As for the beleaguered and beseiged librarians, they are of the highest caliber, and they do provide excellent professional service to users. Several said that they love their jobs very much but were tormented by the deplorable public circumstances.

What Kansas City, Missouri, obviously needs is some sort of constructive and productive day center for the down-and-out folk from the half-way houses, shelters, and detention centers in the area. Many people are on the streets because of misfortune and injustice. They need a hand up. Besides work, they need bathrooms, laundry facilities, showers, lockers, and access to telephones. Of course a few of them need to be in mental institutions or jails where they can be supervised and rehabilitated, and that is one reason why the downtown area around the library and police headquarters and city hall is so dangerous after dark.

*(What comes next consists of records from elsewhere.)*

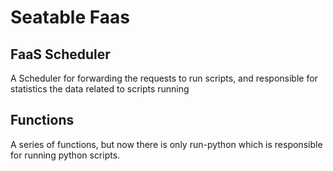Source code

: # Seatable Faas

## FaaS Scheduler
A Scheduler for forwarding the requests to run scripts, and responsible for statistics the data related to scripts running

## Functions
A series of functions, but now there is only run-python which is responsible for running python scripts.
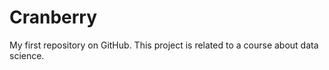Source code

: Cranberry
=========

My first repository on GitHub.
This project is related to a course about data science.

In January 2004 the downtown library will be moved into the old First National Bank Building at 10th and Baltimore. It will allegedly have adequate restroom facilities. No doubt such a big move will require many strong hands and backs. The work will be outsourced to a moving company. Perhaps a few temporary jobs will be available as a consequence. And hopefuly the new library will not be a blight on the new downtown location. A new public library was an essential component of Denver's successful downtown revitalization.

Notes:

(1) In retrospect I wondered if I had made an Internet fool of myself with my criticism of the architectural design of the library and the city, hence I returned to the library a few days later and looked for information about Kansas City architecture. I found George Erlich's Kansas City, Missouri, An Architectural History, 1826-1990, by George Erhlich, on a first-floor shelf. I carried the book up to the Missouri Valley Room, sat down at a table, and soon noticed that the author, in his first preface, acknowledged the staff of that illustrious room for their help. I was pleased to find a photo of the Kansas City Public Library in the chapter entitled, 'Retreat from the Past: 1950-1970.' This is what I learned:

In 1957 the Kansas City Chapter of the American Institute of Architects produced a massive study (KC/80) of the Downtown Kansas City area, summarized by a large model of the central business district. Large areas were plotted for a modern vital core but preservation was ignored. The Public Library and Board of Education Building, designed by Edward W. Tanner and completed in 1959, was the first modern structure to break away from the tall, 'Neo-classical' style in the Civic Center.

Mr. Ehlich stated that the new library is "definitely modern in appearance for its period. Hence it provided valuable, symbolic significance for a community that had been told over and over again that the library on Ninth was woefully out of date as well as overcrowded."

However, he continues, "The new library also illustrates a problem of reconciling the style of new buildings with the style(s) of older ones in the area. For years the problem was ignored with varying results. In the case of the library and civic center, the problem was more pressing. For this was the first, sizable government building to be added to the Center somce the Courhouse, the City Hall, and the Municipal Courts Building had been built. As it stands, the library is a rather awkward visual addition to the mid-thirties civic center. It does not extend the basic plan for the complex... and though some limestone is used for a podium of lower stories to support a short massive tower of metal and glass, the library neither ocntinues nor really complements the style of the older buildings."